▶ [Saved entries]

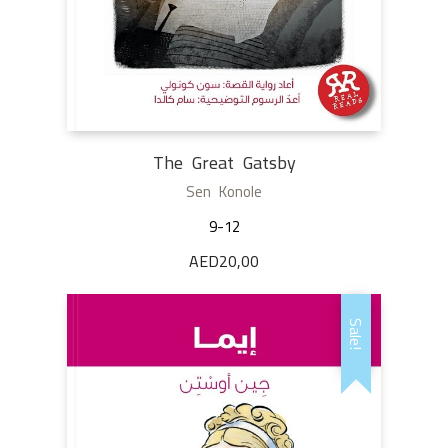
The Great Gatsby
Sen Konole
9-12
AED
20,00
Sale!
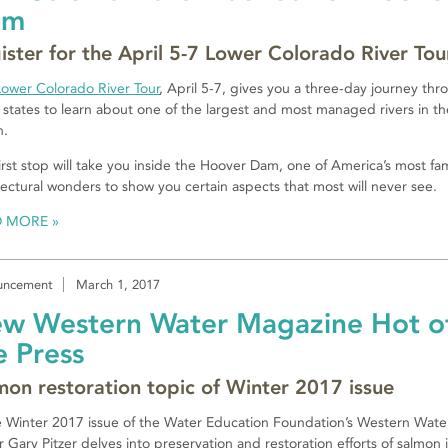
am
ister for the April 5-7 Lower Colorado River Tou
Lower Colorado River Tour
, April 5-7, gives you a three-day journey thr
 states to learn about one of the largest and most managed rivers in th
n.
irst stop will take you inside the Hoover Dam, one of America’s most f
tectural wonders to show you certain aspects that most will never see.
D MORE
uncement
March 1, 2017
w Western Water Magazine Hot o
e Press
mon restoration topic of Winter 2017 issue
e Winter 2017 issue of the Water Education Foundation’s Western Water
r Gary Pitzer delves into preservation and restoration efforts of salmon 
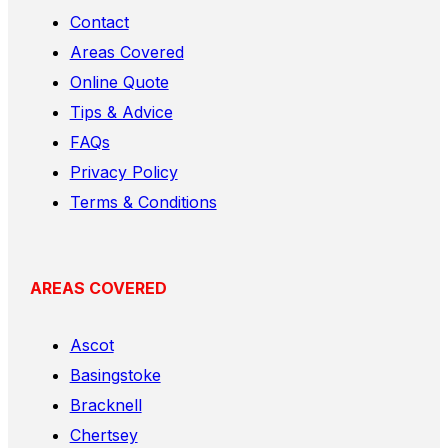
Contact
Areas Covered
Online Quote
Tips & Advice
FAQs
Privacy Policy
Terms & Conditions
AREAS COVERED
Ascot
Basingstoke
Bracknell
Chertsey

==

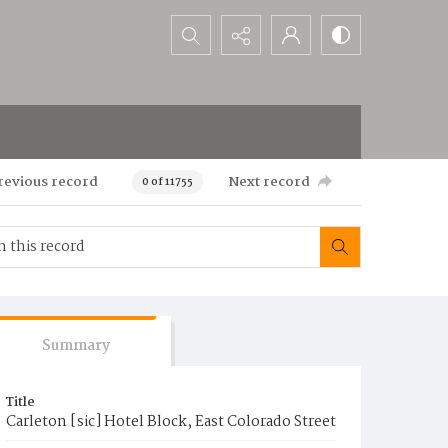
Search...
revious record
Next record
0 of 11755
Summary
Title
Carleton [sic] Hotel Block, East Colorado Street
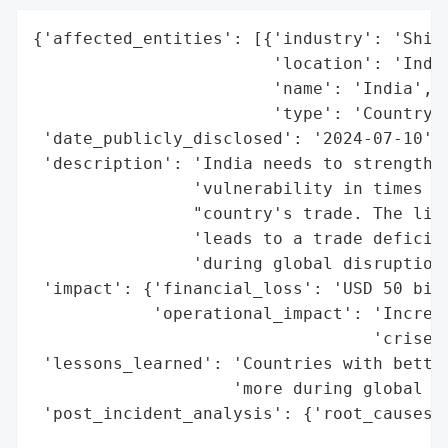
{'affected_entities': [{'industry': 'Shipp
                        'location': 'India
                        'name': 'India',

▶ [What the exercise asks] Write out word for word the part of the listing above that begins with the line containing "The Great Gatsby" and ends with the line containing "r Gary Pitzer", including both of those lines. Leave out the pictures.

▶ [Task result]
The Great Gatsby
Sen Konole
9-12
AED
20,00
Sale!
am
ister for the April 5-7 Lower Colorado River Tou
Lower Colorado River Tour
, April 5-7, gives you a three-day journey thr
 states to learn about one of the largest and most managed rivers in th
n.
irst stop will take you inside the Hoover Dam, one of America’s most f
tectural wonders to show you certain aspects that most will never see.
D MORE
uncement
March 1, 2017
w Western Water Magazine Hot o
e Press
mon restoration topic of Winter 2017 issue
e Winter 2017 issue of the Water Education Foundation’s Western Water
r Gary Pitzer delves into preservation and restoration efforts of salmon 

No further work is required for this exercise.